[Collected data entries]
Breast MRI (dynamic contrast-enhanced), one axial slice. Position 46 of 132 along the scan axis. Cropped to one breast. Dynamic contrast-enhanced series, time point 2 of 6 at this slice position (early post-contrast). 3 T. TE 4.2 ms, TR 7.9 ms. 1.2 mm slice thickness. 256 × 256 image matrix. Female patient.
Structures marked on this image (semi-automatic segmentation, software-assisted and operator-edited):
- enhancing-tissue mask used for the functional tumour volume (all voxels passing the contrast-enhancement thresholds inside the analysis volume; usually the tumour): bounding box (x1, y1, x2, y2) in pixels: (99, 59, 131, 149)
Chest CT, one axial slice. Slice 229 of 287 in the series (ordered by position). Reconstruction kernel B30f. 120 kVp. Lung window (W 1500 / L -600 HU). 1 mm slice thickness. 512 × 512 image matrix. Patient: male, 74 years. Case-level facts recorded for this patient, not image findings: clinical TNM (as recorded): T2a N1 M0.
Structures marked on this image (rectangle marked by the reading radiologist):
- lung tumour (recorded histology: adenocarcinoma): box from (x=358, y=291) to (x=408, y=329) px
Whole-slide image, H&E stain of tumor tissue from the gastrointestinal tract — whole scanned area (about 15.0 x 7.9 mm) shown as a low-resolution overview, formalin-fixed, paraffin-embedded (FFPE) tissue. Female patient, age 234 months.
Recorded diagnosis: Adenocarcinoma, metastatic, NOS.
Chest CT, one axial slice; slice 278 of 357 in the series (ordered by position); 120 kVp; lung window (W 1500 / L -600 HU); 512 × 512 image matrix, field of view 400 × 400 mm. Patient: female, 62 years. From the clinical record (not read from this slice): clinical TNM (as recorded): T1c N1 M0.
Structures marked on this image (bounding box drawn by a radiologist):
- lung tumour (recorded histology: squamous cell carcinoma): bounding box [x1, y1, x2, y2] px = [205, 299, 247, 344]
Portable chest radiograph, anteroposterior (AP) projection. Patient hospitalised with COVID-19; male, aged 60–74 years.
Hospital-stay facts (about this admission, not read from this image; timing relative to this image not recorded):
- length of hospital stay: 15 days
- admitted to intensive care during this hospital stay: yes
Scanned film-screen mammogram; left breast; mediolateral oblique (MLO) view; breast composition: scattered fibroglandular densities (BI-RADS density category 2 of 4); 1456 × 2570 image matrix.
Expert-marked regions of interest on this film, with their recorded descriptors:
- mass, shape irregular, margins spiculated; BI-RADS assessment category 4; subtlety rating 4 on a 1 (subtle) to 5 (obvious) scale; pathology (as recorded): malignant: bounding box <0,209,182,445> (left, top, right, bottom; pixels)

▸ What is expected
Write out every line in the data that holds the string "tumour".

▸ Answer space
- enhancing-tissue mask used for the functional tumour volume (all voxels passing the contrast-enhancement thresholds inside the analysis volume; usually the tumour): bounding box (x1, y1, x2, y2) in pixels: (99, 59, 131, 149)
- lung tumour (recorded histology: adenocarcinoma): box from (x=358, y=291) to (x=408, y=329) px
- lung tumour (recorded histology: squamous cell carcinoma): bounding box [x1, y1, x2, y2] px = [205, 299, 247, 344]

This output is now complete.